A war of words has erupted between Israel and its closet ally, the United States, after a leading right-wing politician told Washington to mind its own business over a highly contentious bill to declare the country a Jewish state while stripping Arabs of national rights.

The rebuff was delivered by Naftali Bennett, the economy minister and leader of the nationalist Jewish Home party, after the US State Department suggested the bill - approved by the cabinet on Sunday - undermined Israel's democratic credentials.

"Israel is a Jewish and democratic state and all its citizens should enjoy equal rights. We expect Israel to stick to its democratic principles," said Jeff Rathke, a state department spokesman.

That drew a quick riposte from Mr Bennett, who told Israel Radio: "I say to the Americans: we will manage the matters of the state of Israel ourselves."

The exchange occurred as bitter divisions over the proposed nation-state law threatened to tear apart the rickety coalition led by Benjamin Netanyahu, Israel's prime minister, amid rising speculation about a possible early general election.

A scheduled vote on the bill in the Knesset, the Israeli parliament, was postponed from Tuesday until next week in an effort to find a compromise after two prominent centrists, Tzipi Livni, the justice minister, and Yair Lapid, the finance minister, said they would quit the government - effectively collapsing the coalition - if the legislation passed in its current form.

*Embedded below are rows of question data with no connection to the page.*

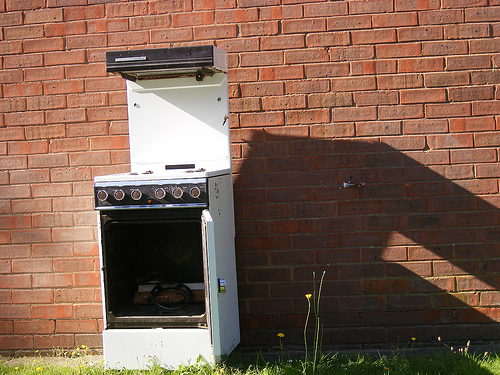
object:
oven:
[93, 44, 245, 371]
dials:
[97, 189, 109, 201]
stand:
[104, 41, 228, 105]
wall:
[1, 0, 500, 358]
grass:
[3, 351, 498, 375]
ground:
[0, 343, 498, 375]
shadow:
[233, 122, 497, 375]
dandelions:
[301, 288, 312, 373]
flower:
[32, 363, 46, 375]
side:
[203, 173, 244, 362]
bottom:
[101, 328, 241, 372]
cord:
[148, 279, 193, 313]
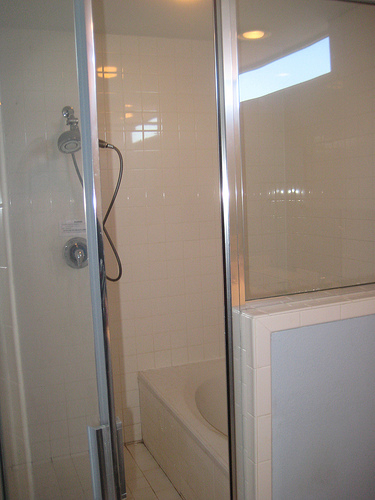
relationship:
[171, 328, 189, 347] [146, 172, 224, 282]
tile on shower wall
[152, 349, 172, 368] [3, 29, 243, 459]
tile on shower wall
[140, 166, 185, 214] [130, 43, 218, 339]
tile on shower wall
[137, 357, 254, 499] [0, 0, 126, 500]
bath tub on door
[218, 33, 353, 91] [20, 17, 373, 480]
window in bathroom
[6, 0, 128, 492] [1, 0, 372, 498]
door in bathroom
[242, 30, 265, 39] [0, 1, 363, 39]
ceiling light on ceiling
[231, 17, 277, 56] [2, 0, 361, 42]
ceiling light on ceiling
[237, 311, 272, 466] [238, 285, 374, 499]
tile on wall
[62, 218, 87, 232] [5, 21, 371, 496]
sticker on shower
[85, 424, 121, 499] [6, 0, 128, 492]
handle on door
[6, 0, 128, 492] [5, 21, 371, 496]
door on shower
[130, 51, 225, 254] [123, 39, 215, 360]
tile on wall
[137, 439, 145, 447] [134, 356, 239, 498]
grout by tub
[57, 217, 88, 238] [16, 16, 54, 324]
tag on wall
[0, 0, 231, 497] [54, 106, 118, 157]
shower has nozzle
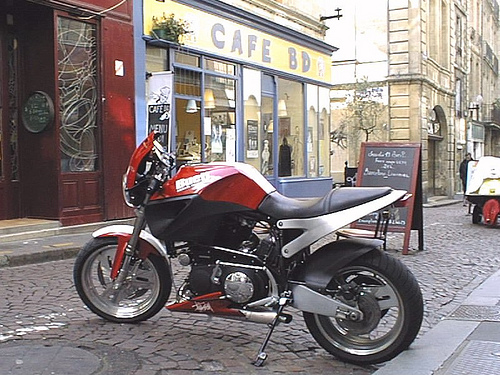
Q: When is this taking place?
A: Daytime.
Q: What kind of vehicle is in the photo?
A: Motorcycle.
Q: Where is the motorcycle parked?
A: Street.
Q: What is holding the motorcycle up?
A: Kickstand.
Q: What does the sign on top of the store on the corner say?
A: Cafe bd.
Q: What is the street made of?
A: Bricks.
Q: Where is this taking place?
A: On a very narrow street in a city.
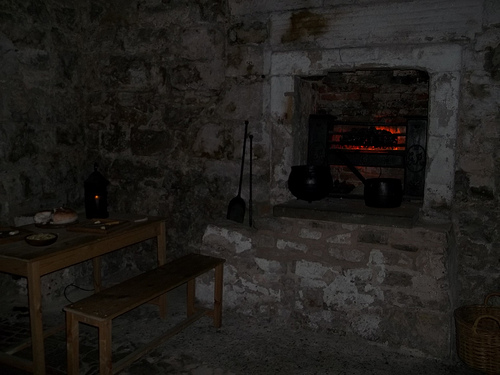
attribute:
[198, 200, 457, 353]
hearth — stone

The bill approved in Sunday's bitterly divisive cabinet meeting would define Israel as "the nation-state of the Jewish people", enshrine Jewish law as the basis of the legal system and relegate Arabic from its current status as an official language.

Opponents say it elevates Israel's Jewish character at the expense of its status as a democracy, set out in the country's 1948 declaration of independence.

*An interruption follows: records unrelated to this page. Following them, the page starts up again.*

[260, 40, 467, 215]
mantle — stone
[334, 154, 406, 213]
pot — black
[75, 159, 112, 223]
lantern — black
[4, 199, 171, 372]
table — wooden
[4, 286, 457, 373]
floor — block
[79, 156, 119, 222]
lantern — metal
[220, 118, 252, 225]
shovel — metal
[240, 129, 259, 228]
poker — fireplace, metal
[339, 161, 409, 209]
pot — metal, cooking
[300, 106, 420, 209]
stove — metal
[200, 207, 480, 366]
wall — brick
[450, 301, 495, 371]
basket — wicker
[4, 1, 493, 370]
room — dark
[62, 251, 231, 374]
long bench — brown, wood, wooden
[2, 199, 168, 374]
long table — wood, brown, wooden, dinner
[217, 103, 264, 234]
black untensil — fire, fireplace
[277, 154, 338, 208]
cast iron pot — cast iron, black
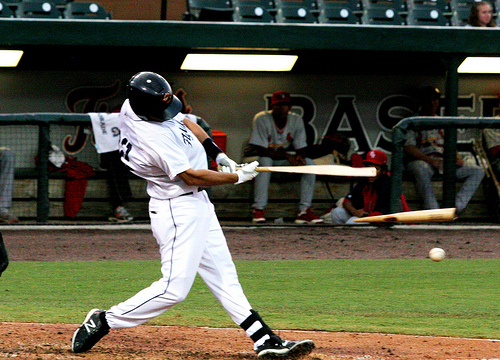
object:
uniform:
[102, 95, 278, 341]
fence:
[0, 110, 151, 225]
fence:
[388, 115, 500, 226]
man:
[404, 91, 486, 224]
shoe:
[257, 335, 314, 360]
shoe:
[70, 308, 111, 353]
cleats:
[222, 202, 322, 218]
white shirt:
[248, 109, 308, 149]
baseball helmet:
[127, 71, 183, 121]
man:
[317, 149, 408, 225]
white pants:
[105, 192, 270, 349]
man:
[249, 89, 317, 226]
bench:
[50, 165, 485, 221]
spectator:
[464, 0, 499, 28]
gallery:
[0, 0, 500, 360]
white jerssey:
[118, 98, 208, 200]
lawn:
[333, 281, 500, 333]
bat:
[217, 163, 379, 178]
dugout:
[2, 0, 499, 219]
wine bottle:
[427, 247, 445, 262]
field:
[0, 254, 500, 327]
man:
[67, 70, 317, 360]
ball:
[428, 247, 446, 262]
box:
[70, 308, 117, 360]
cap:
[272, 90, 293, 107]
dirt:
[0, 319, 500, 360]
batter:
[255, 164, 379, 179]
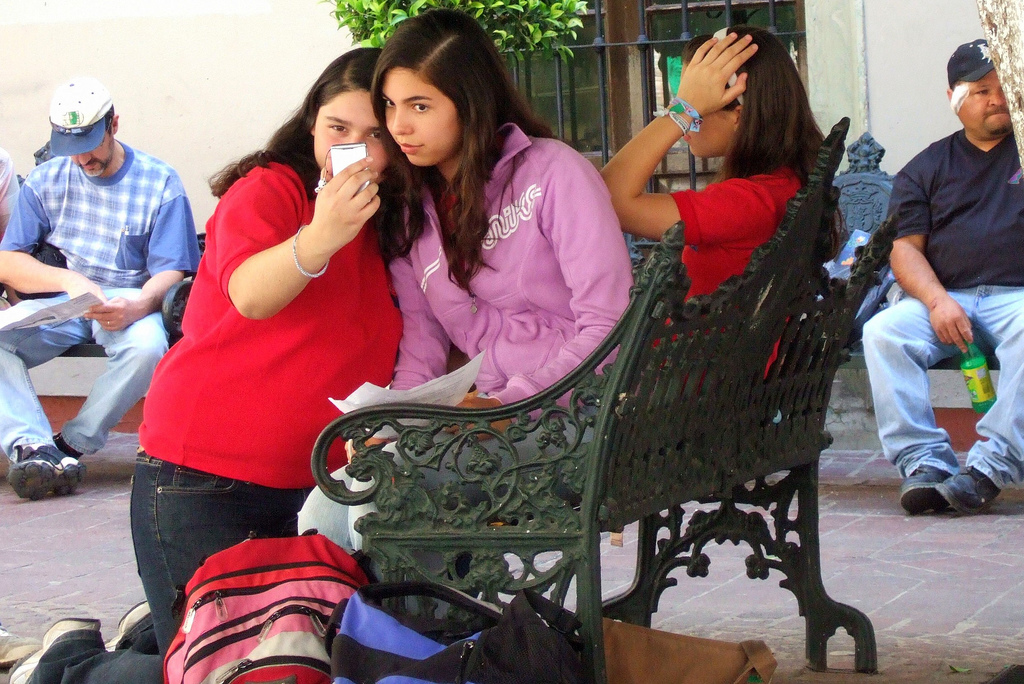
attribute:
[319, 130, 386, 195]
cell phone — rectangular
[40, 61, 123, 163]
hat — blue, white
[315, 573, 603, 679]
bag — blue, black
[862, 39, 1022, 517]
person — sitting down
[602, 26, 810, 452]
person — sitting down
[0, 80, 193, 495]
person — sitting down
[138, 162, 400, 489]
shirt — red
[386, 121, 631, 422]
shirt — purple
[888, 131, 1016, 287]
shirt — blue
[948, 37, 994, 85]
hat — blue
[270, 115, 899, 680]
bench — metal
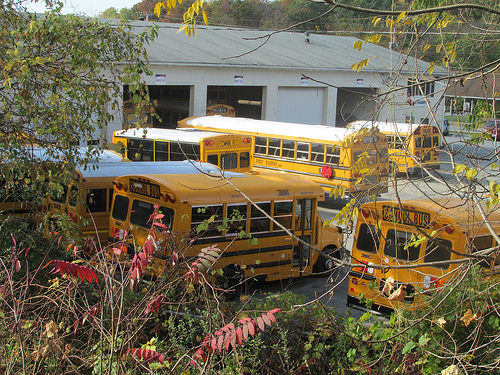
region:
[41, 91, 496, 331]
school bus parking garage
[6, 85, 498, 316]
seven yellow school buses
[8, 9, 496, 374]
trees along the edge of the parking lot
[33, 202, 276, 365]
red leaves on the branches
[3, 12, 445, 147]
gray garage buses are parked in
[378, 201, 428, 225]
black lettering on school bus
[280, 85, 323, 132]
closed garage door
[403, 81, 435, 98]
window on gray building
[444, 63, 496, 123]
brown house with brown roof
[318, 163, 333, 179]
red sign on the bus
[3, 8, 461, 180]
the building is a school bus garage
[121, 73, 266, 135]
buses are in the garage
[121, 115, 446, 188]
buses are waiting in line to be serviced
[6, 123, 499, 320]
the buses are parked on the side of the lot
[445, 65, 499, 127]
the building has a brown shingled roof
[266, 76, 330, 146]
the garage door is closed on this bay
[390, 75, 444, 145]
windows are on the side of the school garage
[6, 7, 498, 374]
bushes and shrubs are around the lot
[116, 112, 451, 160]
the buses have white roofs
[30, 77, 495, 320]
a yard of school buses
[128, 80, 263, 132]
there are buses in the garage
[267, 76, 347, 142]
this garage door is closed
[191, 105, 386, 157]
the roof of the bus is yellow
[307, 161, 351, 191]
this is a red stop sign on the bus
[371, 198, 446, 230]
the letters are black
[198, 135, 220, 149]
red and orange lights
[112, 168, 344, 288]
a yellow short school bus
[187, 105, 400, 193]
this is a full sized school bus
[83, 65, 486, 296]
A bunch of school buses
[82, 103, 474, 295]
The buses are yellow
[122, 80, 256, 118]
The buses are parked in the building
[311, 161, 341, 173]
A stop sign on the side of the bus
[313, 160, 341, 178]
The stop sign is octagon shaped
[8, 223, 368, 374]
Red and green bushes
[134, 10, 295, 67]
The roof is slanted down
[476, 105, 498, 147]
A red car in front of a house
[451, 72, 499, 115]
A house on the other side of the street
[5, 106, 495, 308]
These are school busses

Ms Livni, leader of the centrist Hatnua party - who had a heated exchange with Mr Netanayahu during the cabinet meeting - called the bill "jingoistic, divisive and [driven by] a group of extremists" at a conference in Sderot on Tuesday.

The liberal Haaretz newspaper was equally scathing, warning that it would "remove the State of Israel from the community of democratic nations, and give it a place of honor instead beside those dark regimes in which minorities are persecuted".

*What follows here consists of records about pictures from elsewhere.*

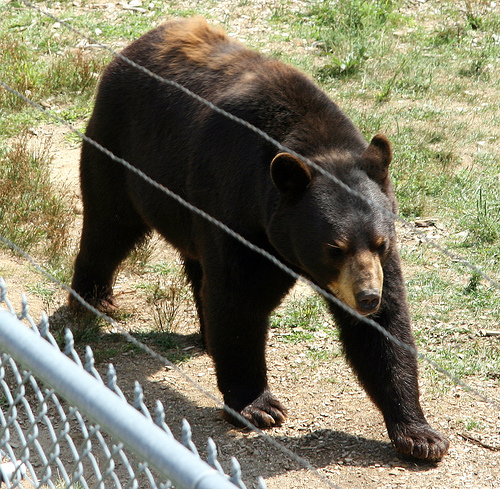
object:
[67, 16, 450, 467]
bear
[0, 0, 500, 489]
ground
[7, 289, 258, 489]
fence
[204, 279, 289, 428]
legs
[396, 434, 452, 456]
claws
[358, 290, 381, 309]
nose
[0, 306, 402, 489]
shadow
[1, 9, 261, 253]
fence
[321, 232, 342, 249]
eyes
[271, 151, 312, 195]
ears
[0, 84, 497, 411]
wires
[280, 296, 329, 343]
grass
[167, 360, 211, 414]
dirt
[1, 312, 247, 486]
pipe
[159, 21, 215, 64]
fur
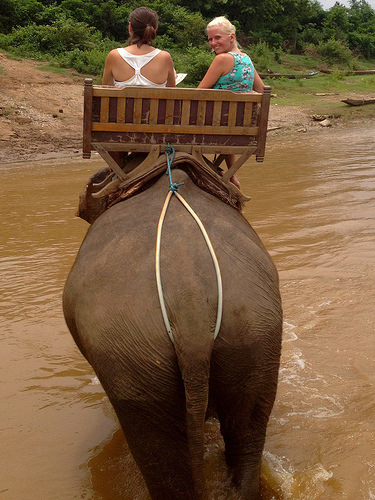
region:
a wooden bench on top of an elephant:
[80, 78, 270, 209]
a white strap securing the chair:
[154, 186, 223, 351]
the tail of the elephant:
[174, 341, 214, 499]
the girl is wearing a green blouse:
[218, 49, 256, 91]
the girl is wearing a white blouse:
[113, 45, 168, 88]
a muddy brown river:
[281, 132, 374, 498]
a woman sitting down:
[195, 16, 265, 91]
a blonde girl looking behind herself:
[195, 11, 264, 90]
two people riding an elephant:
[83, 6, 263, 88]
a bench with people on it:
[81, 6, 270, 162]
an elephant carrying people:
[61, 6, 280, 493]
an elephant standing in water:
[60, 163, 307, 495]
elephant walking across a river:
[51, 159, 348, 494]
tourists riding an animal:
[63, 5, 282, 495]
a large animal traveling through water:
[58, 158, 292, 496]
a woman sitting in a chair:
[100, 3, 178, 108]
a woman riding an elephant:
[202, 13, 354, 233]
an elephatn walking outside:
[78, 176, 333, 491]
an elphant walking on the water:
[70, 186, 281, 389]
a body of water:
[289, 322, 346, 499]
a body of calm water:
[287, 330, 369, 493]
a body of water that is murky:
[272, 358, 372, 466]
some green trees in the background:
[4, 0, 370, 87]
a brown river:
[3, 105, 371, 498]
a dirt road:
[0, 23, 317, 163]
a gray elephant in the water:
[4, 5, 371, 498]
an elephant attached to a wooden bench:
[38, 74, 326, 497]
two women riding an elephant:
[58, 0, 311, 498]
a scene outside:
[3, 2, 370, 493]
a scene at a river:
[9, 10, 370, 486]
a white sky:
[305, 0, 373, 17]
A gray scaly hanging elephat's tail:
[178, 351, 219, 490]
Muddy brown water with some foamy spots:
[302, 374, 365, 482]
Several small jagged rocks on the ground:
[314, 108, 337, 131]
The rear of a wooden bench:
[78, 80, 274, 155]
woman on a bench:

Mr Netanyahu, who supported a more hardline form of the legislation approved by Ze'ev Elkin, a Right-wing MP from his Likud party, said the change was necessary because of challenges - from Palestinians and others - to Israel's status a Jewish state.

Critics, however, warn that the bill encourages racism at a time when tensions are already running high between Israel's Jews and its Arab minority, who make up 20 per cent of the population.